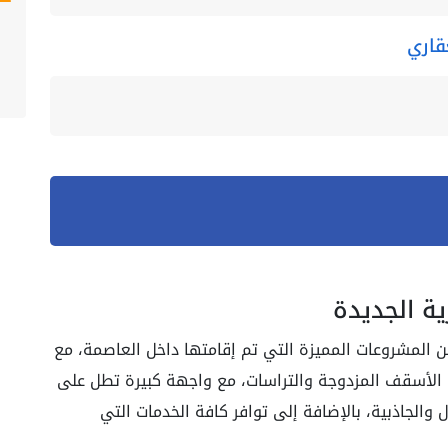
قاري
ية الجديدة
ن المشروعات المميزة التي تم إقامتها داخل العاصمة، مع
 الأسقف المزدوجة والتراسات، مع واجهة كبيرة تطل على
والجاذبية، بالإضافة إلى توافر كافة الخدمات التي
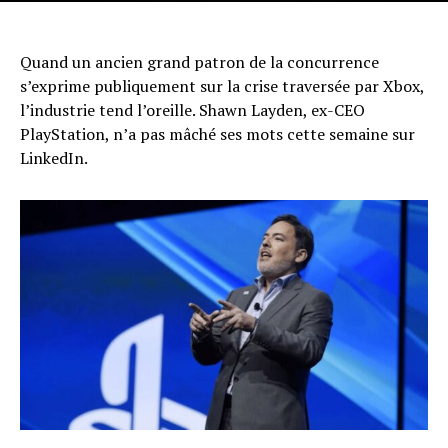
Quand un ancien grand patron de la concurrence
s’exprime publiquement sur la crise traversée par Xbox,
l’industrie tend l’oreille. Shawn Layden, ex-CEO
PlayStation, n’a pas mâché ses mots cette semaine sur
LinkedIn.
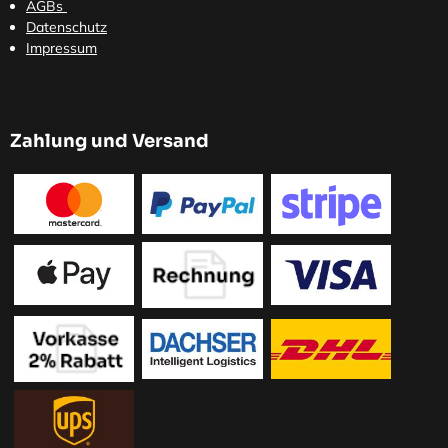
AGBs
Datenschutz
Impressum
Zahlung und Versand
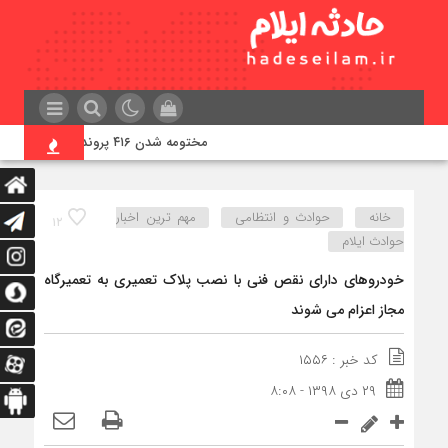
مختومه شدن ۴۱۶ پرونده در هیئت‌های صلح ایلام
خانه
حوادث و انتظامی
مهم ترین اخبار
۱۲
حوادث ایلام
خودروهای دارای نقص فنی با نصب پلاک تعمیری به تعمیرگاه
مجاز اعزام می شوند
کد خبر : ۱۵۵۶
۲۹ دی ۱۳۹۸ - ۸:۰۸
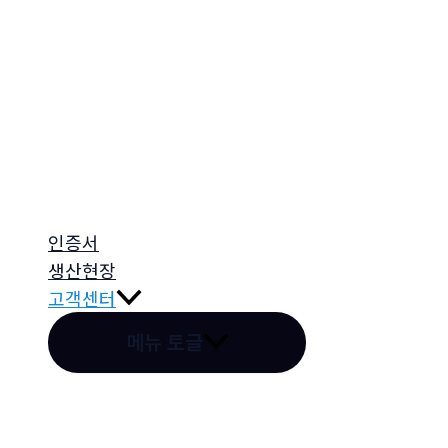
인증서
생산현장
고객센터
메뉴 토글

..........

__Exercise__:
Search the records above for "ایلام" and copy every line that has it.

__Written answer__:
مختومه شدن ۴۱۶ پرونده در هیئت‌های صلح ایلام
حوادث ایلام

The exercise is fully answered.